Start of Block

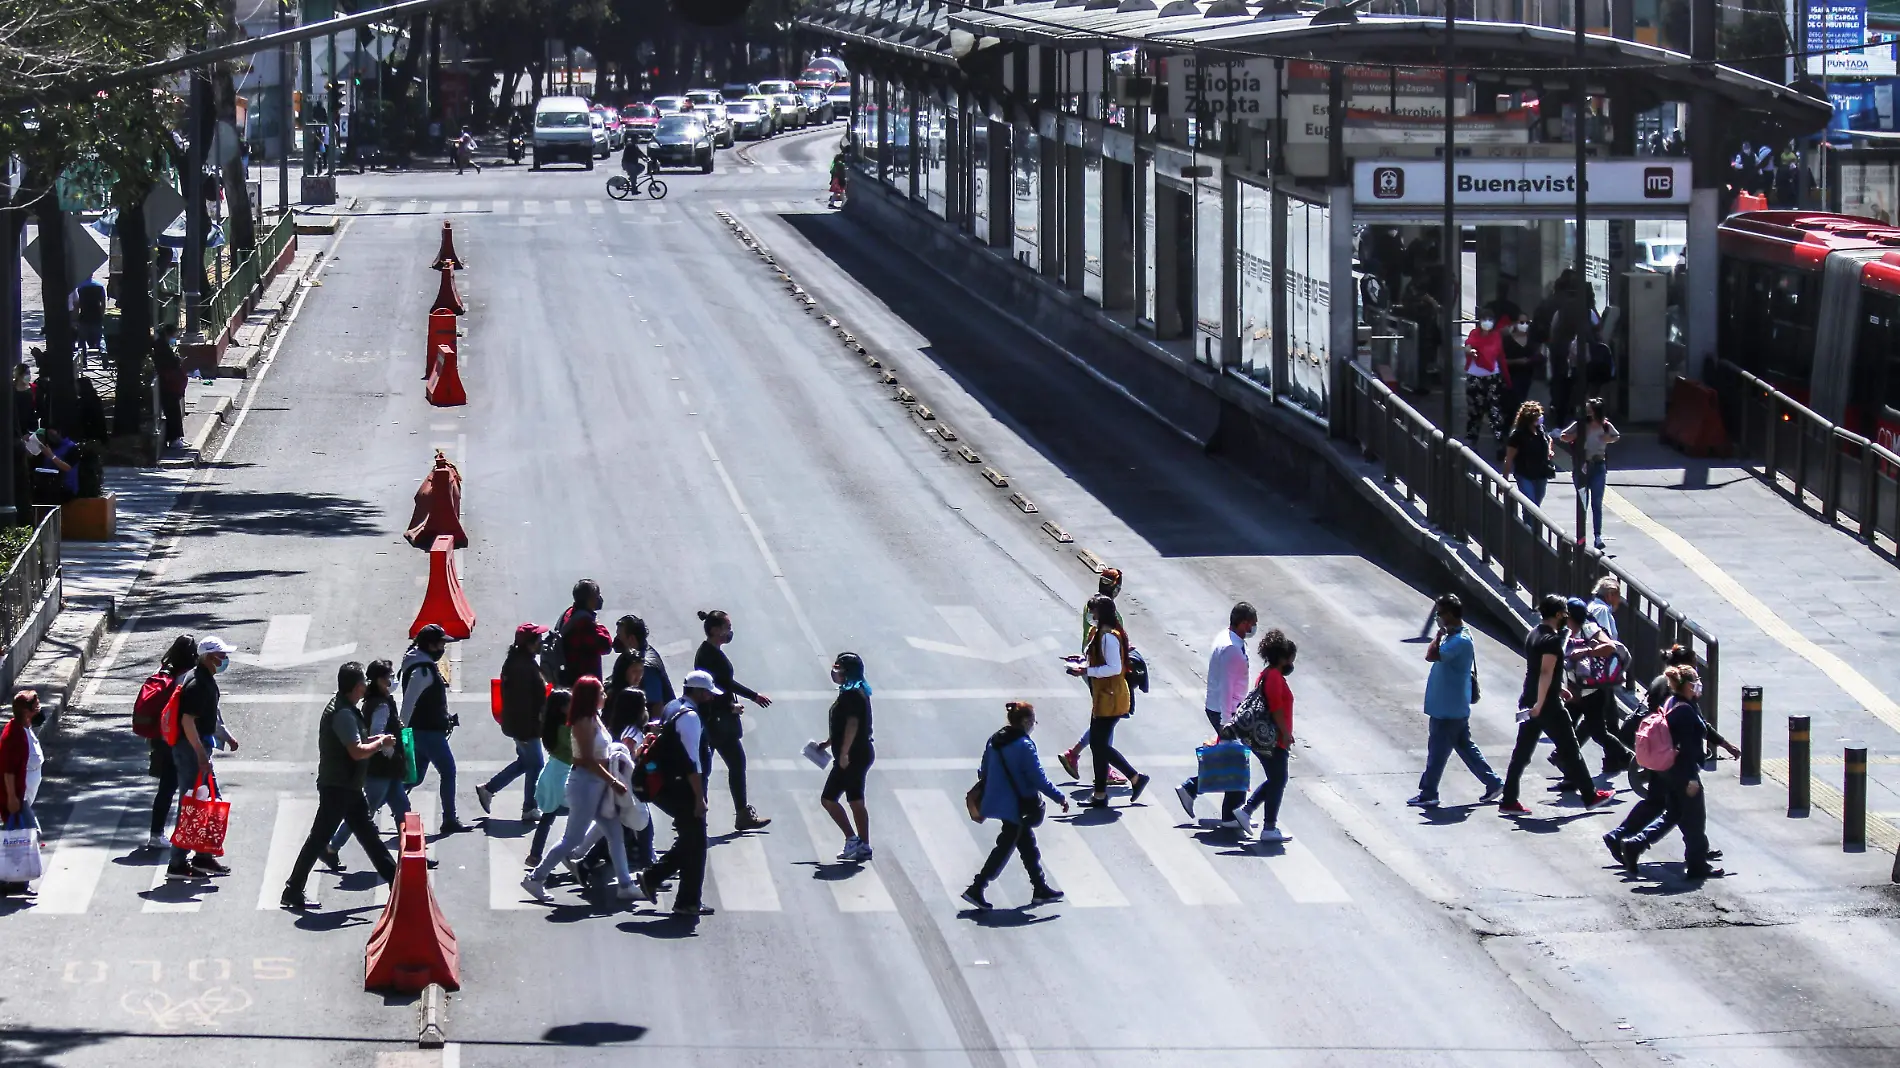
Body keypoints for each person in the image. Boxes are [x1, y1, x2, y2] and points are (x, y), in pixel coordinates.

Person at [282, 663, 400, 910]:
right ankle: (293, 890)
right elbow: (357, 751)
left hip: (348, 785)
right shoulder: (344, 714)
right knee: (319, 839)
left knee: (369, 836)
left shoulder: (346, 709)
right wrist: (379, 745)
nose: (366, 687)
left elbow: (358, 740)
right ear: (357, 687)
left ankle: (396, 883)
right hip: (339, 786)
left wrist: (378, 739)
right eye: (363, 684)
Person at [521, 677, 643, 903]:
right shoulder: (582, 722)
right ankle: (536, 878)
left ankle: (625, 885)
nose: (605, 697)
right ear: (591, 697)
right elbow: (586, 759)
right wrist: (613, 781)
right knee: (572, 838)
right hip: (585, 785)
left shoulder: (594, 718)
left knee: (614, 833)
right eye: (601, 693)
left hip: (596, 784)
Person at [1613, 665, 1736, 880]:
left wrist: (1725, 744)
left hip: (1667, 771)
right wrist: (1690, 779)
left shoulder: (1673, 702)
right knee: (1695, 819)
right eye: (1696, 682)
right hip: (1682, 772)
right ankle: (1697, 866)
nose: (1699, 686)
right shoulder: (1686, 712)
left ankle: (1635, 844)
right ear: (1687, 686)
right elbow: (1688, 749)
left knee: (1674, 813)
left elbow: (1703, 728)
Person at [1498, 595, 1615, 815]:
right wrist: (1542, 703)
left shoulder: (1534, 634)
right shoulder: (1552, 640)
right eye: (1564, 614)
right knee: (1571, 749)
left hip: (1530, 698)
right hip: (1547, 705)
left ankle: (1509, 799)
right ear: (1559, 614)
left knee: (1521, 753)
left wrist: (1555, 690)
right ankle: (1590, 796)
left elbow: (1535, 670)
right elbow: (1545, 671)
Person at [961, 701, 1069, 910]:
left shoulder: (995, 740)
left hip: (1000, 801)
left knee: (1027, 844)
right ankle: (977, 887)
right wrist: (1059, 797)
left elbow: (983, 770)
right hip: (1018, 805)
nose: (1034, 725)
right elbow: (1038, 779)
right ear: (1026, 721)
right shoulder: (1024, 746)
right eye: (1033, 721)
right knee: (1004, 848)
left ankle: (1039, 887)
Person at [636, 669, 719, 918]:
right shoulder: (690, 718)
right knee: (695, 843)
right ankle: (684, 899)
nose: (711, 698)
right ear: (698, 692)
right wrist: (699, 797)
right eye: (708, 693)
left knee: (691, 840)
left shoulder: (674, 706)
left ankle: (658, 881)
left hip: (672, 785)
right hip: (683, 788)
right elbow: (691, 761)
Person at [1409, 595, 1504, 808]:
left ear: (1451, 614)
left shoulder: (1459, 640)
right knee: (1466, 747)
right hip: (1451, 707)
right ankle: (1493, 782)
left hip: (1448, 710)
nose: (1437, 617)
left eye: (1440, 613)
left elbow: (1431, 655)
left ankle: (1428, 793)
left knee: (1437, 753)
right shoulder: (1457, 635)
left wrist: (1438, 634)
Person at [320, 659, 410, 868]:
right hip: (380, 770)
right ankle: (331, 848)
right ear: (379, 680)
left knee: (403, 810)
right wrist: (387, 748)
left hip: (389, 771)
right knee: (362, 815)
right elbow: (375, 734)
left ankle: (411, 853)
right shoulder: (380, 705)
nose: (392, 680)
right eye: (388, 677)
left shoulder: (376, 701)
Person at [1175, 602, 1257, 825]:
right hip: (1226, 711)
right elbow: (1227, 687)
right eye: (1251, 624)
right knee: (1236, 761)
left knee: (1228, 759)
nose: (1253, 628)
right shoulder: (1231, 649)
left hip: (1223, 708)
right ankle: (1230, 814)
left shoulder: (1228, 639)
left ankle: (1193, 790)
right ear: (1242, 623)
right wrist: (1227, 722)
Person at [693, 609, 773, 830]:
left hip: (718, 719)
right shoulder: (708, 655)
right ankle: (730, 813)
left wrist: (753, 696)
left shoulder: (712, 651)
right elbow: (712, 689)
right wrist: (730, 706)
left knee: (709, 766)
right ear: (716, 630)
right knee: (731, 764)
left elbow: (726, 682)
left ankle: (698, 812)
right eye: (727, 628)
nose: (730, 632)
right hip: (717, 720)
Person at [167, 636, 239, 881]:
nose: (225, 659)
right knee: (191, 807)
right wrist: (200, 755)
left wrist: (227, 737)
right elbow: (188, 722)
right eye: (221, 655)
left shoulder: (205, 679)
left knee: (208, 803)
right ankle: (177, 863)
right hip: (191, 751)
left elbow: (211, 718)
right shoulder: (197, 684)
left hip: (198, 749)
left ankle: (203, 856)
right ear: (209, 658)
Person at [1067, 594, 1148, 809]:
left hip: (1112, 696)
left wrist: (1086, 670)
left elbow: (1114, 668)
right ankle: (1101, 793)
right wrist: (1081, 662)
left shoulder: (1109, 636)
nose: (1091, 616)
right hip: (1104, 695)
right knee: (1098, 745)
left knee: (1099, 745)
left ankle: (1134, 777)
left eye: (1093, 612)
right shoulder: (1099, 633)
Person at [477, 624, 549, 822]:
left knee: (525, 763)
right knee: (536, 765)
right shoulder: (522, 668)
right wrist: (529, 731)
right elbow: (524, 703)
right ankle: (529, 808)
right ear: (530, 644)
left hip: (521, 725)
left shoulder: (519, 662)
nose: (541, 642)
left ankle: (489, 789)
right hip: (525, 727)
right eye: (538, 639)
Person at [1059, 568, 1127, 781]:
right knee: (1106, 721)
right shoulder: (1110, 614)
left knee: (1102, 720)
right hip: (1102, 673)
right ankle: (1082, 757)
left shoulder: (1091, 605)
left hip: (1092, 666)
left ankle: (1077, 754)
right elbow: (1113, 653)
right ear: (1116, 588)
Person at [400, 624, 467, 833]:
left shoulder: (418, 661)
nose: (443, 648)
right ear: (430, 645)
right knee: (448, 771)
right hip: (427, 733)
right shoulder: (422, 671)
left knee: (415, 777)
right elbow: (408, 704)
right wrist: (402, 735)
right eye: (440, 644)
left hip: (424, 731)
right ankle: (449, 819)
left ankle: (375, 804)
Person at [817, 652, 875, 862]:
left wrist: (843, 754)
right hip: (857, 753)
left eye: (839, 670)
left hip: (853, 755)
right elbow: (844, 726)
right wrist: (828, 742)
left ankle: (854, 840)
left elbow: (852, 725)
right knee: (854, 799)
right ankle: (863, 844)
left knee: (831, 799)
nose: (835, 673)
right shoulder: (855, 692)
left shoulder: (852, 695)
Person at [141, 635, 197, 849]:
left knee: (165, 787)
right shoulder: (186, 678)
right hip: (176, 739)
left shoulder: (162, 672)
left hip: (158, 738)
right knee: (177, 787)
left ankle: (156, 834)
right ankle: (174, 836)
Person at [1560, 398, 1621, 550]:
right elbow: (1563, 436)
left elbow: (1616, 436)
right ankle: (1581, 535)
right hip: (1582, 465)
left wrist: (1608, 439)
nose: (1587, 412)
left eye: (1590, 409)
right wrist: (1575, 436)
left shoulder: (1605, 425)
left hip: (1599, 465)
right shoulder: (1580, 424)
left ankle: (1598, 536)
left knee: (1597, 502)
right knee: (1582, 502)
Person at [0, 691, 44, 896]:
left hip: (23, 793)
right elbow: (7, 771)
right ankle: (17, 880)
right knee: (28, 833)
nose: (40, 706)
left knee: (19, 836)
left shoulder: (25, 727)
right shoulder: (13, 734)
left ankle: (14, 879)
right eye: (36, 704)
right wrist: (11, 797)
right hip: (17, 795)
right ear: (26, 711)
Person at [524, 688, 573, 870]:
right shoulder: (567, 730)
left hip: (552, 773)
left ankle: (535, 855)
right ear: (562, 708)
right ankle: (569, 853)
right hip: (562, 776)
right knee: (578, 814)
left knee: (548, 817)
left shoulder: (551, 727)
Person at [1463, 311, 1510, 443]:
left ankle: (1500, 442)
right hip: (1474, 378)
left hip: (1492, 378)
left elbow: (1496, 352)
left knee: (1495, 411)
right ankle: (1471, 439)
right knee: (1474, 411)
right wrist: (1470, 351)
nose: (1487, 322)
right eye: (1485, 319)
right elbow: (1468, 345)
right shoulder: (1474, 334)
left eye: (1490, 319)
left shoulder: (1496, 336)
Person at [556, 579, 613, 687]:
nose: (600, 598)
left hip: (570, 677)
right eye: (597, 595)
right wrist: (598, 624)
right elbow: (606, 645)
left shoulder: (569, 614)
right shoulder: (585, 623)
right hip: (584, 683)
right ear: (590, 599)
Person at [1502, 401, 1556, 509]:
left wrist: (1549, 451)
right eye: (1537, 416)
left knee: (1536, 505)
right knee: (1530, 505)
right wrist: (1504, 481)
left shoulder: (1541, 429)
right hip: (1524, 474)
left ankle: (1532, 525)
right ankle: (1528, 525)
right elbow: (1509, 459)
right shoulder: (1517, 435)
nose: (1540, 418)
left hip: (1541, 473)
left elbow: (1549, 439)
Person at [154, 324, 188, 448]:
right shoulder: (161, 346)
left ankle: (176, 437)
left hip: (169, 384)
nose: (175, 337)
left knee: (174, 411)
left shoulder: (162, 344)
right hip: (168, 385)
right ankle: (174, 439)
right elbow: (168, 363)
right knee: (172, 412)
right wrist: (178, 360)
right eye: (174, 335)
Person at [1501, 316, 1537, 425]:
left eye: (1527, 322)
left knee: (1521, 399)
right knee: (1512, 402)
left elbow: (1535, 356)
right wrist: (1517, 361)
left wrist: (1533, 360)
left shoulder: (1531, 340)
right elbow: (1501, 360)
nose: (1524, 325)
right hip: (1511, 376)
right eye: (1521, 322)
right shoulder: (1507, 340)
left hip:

End of Block

» Task
Find where the line with "right knee: (28, 833)" sits in the material above, then copy exactly from it through the line with "right hip: (1474, 378)". Add no other line.

» Exercise answer
right knee: (28, 833)
nose: (40, 706)
left knee: (19, 836)
left shoulder: (25, 727)
right shoulder: (13, 734)
left ankle: (14, 879)
right eye: (36, 704)
right wrist: (11, 797)
right hip: (17, 795)
right ear: (26, 711)
Person at [524, 688, 573, 870]:
right shoulder: (567, 730)
left hip: (552, 773)
left ankle: (535, 855)
right ear: (562, 708)
right ankle: (569, 853)
right hip: (562, 776)
right knee: (578, 814)
left knee: (548, 817)
left shoulder: (551, 727)
Person at [1463, 311, 1510, 443]:
left ankle: (1500, 442)
right hip: (1474, 378)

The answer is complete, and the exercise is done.